= ASSIGNMENT =
As you reproduce every line below, keep it exactly as written and leave out the images.
*** MATERIAL FOR THIS EXERCISE Section Begins ***
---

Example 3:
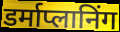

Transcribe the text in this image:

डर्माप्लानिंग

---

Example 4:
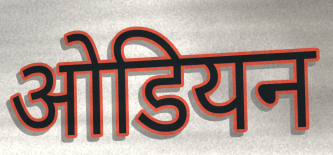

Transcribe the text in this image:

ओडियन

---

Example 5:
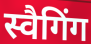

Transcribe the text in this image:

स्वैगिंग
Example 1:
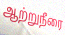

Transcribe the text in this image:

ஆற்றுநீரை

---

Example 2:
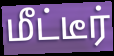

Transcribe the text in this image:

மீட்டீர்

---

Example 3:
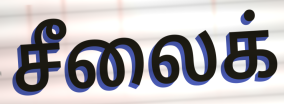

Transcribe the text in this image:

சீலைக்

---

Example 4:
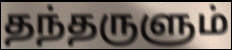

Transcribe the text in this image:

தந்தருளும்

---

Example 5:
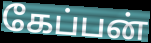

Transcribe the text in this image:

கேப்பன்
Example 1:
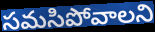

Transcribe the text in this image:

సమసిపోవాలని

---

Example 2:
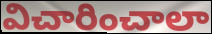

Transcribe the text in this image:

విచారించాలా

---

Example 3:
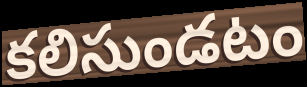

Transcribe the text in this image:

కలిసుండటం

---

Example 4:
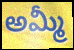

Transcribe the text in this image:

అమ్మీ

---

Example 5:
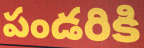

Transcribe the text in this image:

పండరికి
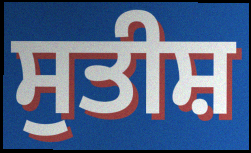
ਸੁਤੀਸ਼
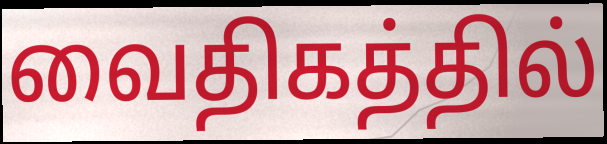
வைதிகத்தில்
*** MATERIAL FOR THIS EXERCISE Section Ends ***
= ANSWER FOR THE TASK =
---

Example 3:

Transcribe the text in this image:

डर्माप्लानिंग

---

Example 4:

Transcribe the text in this image:

ओडियन

---

Example 5:

Transcribe the text in this image:

स्वैगिंग
Example 1:

Transcribe the text in this image:

ஆற்றுநீரை

---

Example 2:

Transcribe the text in this image:

மீட்டீர்

---

Example 3:

Transcribe the text in this image:

சீலைக்

---

Example 4:

Transcribe the text in this image:

தந்தருளும்

---

Example 5:

Transcribe the text in this image:

கேப்பன்
Example 1:

Transcribe the text in this image:

సమసిపోవాలని

---

Example 2:

Transcribe the text in this image:

విచారించాలా

---

Example 3:

Transcribe the text in this image:

కలిసుండటం

---

Example 4:

Transcribe the text in this image:

అమ్మీ

---

Example 5:

Transcribe the text in this image:

పండరికి
ਸੁਤੀਸ਼
வைதிகத்தில்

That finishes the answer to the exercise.